The Aerospace Leadership Team
Airbus Lowers Delivery Expectations
Airbus tamped down delivery expectations for its Airbus A380 superjumbo jet while. Separately, both Boeing and Airbus racked up significant jet orders. The company said Tuesday it expects to deliver 12 of the planes per year starting in 2018, down from 27 in 2015.
Airbus has delivered 193 of the A380s, which can carry more than 500 passengers. But demand has been soft lately, and airlines including Air France-KLM indicated they don’t plan to take all the A380s they have ordered.
Airbus said it reached break-even financially at 27 deliveries last year and hopes to cut production costs to lower its break-even point.
Boom Time Over for Aerospace
The Wall Street Journal reports Boom Times Wane for Airplane Makers.
Plane makers Boeing Co. and Airbus Group SE are confronting the stark reality that years of record order bookings are over even as they try to reassure investors with rosy outlooks for the long-term prospects for airliner sales.

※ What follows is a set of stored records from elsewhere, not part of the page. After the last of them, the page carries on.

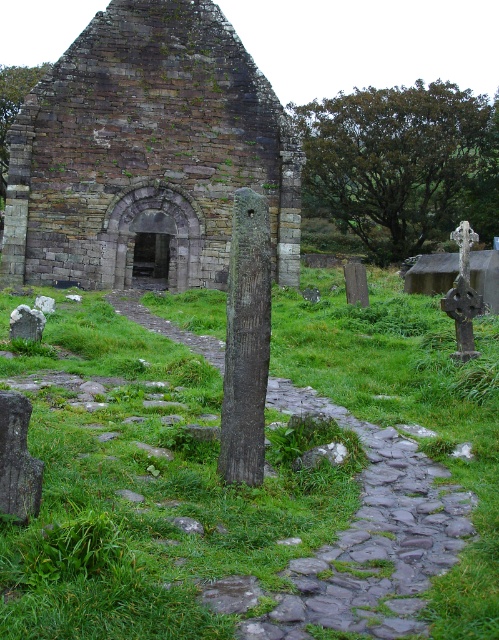
You are a traveler approaching the rustic stone church at center and the rough stone path at center. You need to walk through the path to reach the church. Is the path wide enough for you to walk comfortably without touching the sides?

The rustic stone church at center is wider than the rough stone path at center, so the path might be narrower than the church. Since the path is narrower, it may not provide enough space to walk comfortably without touching the sides.

In the scene shown: You are standing at the entrance of the rustic stone church at center. Looking at the coordinates provided, can you determine the direction you need to walk to reach the point marked at coordinates 0.244, 0.297?

The rustic stone church at center is already located at the coordinates [148,156], so you are already at the correct location.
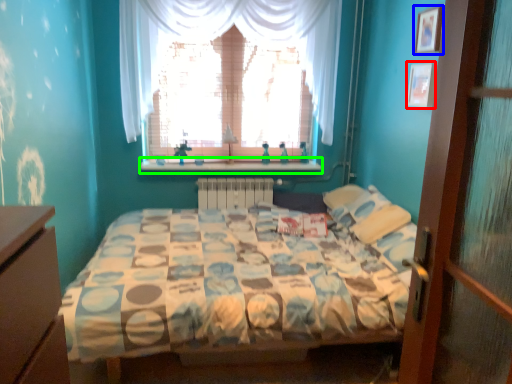
Question: Which is nearer to the picture frame (highlighted by a red box)? picture frame (highlighted by a blue box) or window sill (highlighted by a green box).

Choices:
 (A) picture frame
 (B) window sill

Answer: (A)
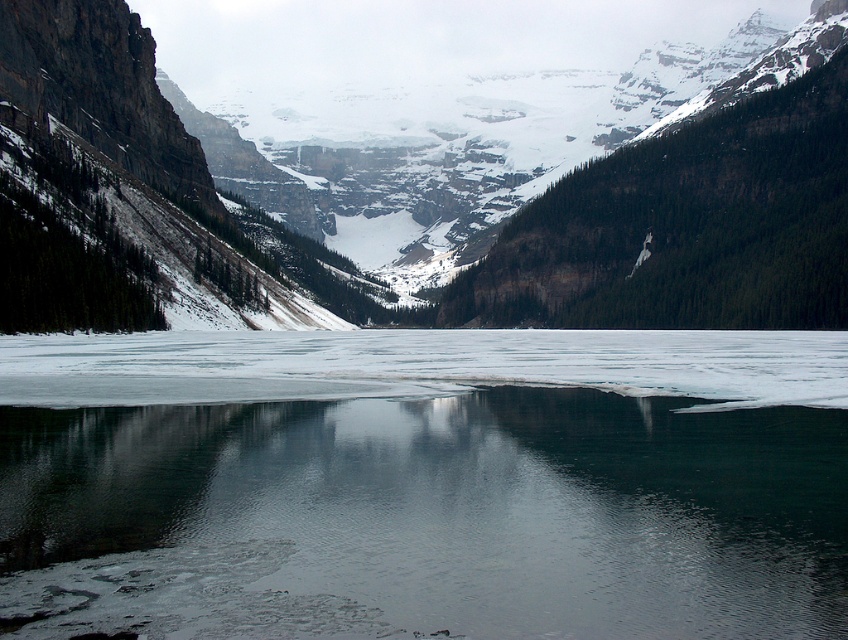
Measure the distance between point (679, 602) and camera.

The distance of point (679, 602) from camera is 209.24 meters.

Is clear ice at center smaller than snowy rock mountain at center?

Yes.

Who is more forward, (257, 410) or (151, 86)?

Positioned in front is point (257, 410).

The width and height of the screenshot is (848, 640). What are the coordinates of `clear ice at center` in the screenshot? It's located at (424, 483).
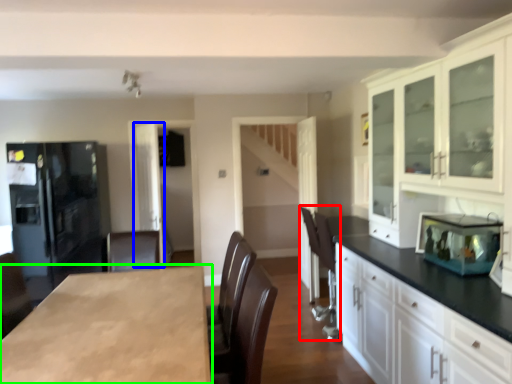
Question: Estimate the real-world distances between objects in this image. Which object is farther from armchair (highlighted by a red box), glass door (highlighted by a blue box) or countertop (highlighted by a green box)?

Choices:
 (A) glass door
 (B) countertop

Answer: (A)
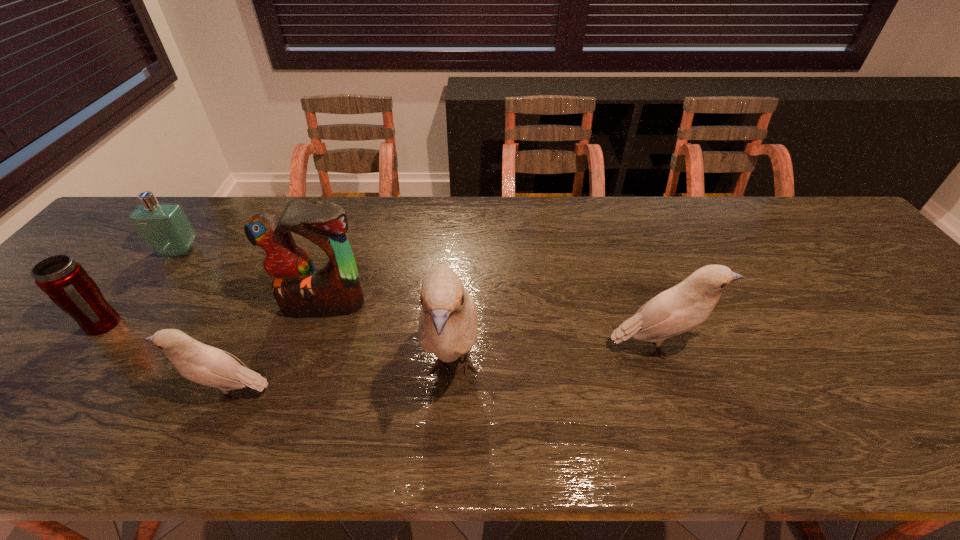
This screenshot has width=960, height=540. In order to click on the leftmost bird in this screenshot , I will do `click(203, 364)`.

Where is `the second bird from right to left`? the second bird from right to left is located at coordinates (448, 323).

Where is `the tallest bird`? the tallest bird is located at coordinates (448, 323).

Locate an element on the screen. The image size is (960, 540). the second tallest bird is located at coordinates (685, 306).

Find the location of a particular element. The image size is (960, 540). the third tallest object is located at coordinates (685, 306).

Identify the location of the farthest object. This screenshot has height=540, width=960. (165, 228).

Find the location of a particular element. thermos bottle is located at coordinates (64, 280).

Find the location of a particular element. The height and width of the screenshot is (540, 960). parrot is located at coordinates point(300,290).

At what (x,y) coordinates should I click in order to perform the action: click on free space located at the beak of the shortest bird. Please return your answer as a coordinate pair (x, y). Image resolution: width=960 pixels, height=540 pixels. Looking at the image, I should click on (83, 393).

This screenshot has width=960, height=540. What are the coordinates of `blank space located at the beak of the shortest bird` in the screenshot? It's located at (12, 393).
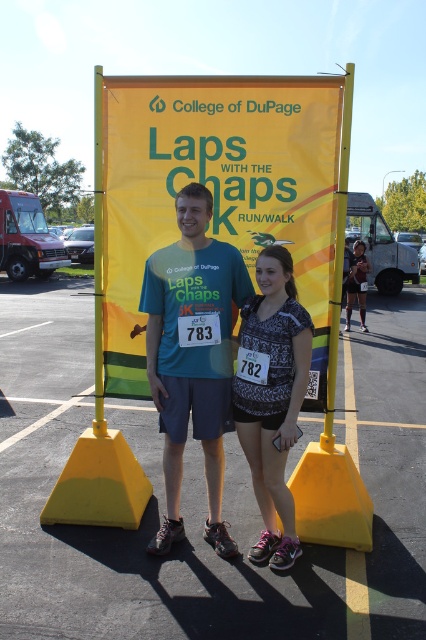
You are a photographer at the College of DuPage event and need to capture a photo where both the yellow rubber cone at center and the matte black tank top at center are clearly visible. Based on their heights, which object should you ensure is positioned closer to the camera to avoid being blocked?

The yellow rubber cone at center is shorter than the matte black tank top at center, so you should position the yellow rubber cone at center closer to the camera to prevent it from being blocked by the taller matte black tank top at center.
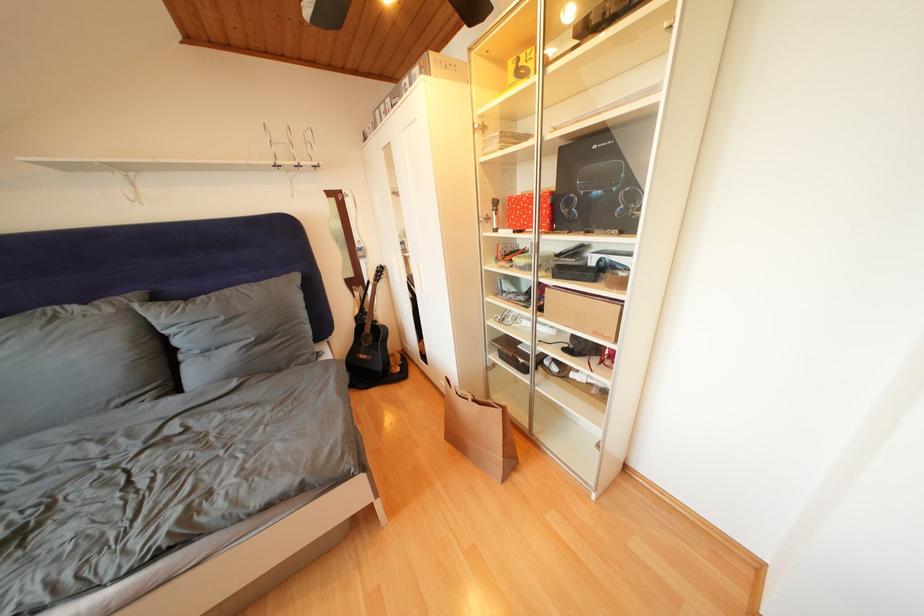
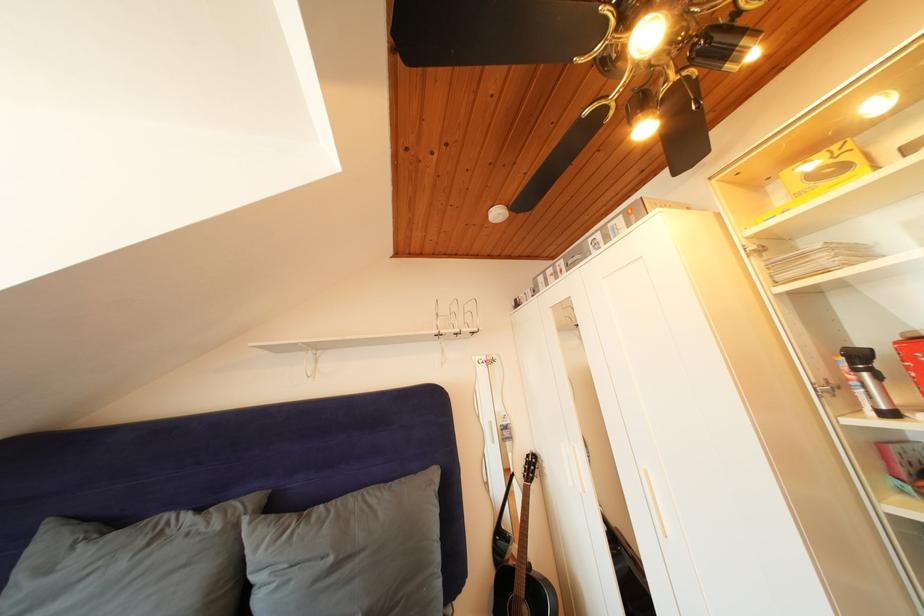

Both plane makers have enjoyed a booming multiyear surge in aircraft orders, outpacing deliveries. Their backlogs for planes to be built now stretch many years. That’s changing, though.
Aircraft deals at the start of the year have been slow as weakening economies and geopolitical woes from Latin America to the Middle East have caused bookings to dry up. And that was before the U.K. voted last month to leave the European Union, creating a shock to one of the world’s biggest plane markets.
The continuation of the order boom is crucial to the financial goals of each company. While the largest chunk of payment from airlines and lessors comes at delivery, booking new orders means pre-delivery payment cash that sustains each manufacturer’s operations.
Airbus and Boeing also sought to soothe investor anxiety by raising 20-year demand forecasts. Boeing said it expected a $5.9 trillion market. The plane maker expects airlines will require nearly 40,000 jetliners between 2016 and 2035, an increase of 5% over its 2015 expectation.
Aerospace Boom Over This Cycle
Layoffs are coming for the second time in a year and previous orders are being cancelled.
Yet, CEOs tell investors don’t worry because the 20-year forecast is up.
The aerospace boom is over for this cycle.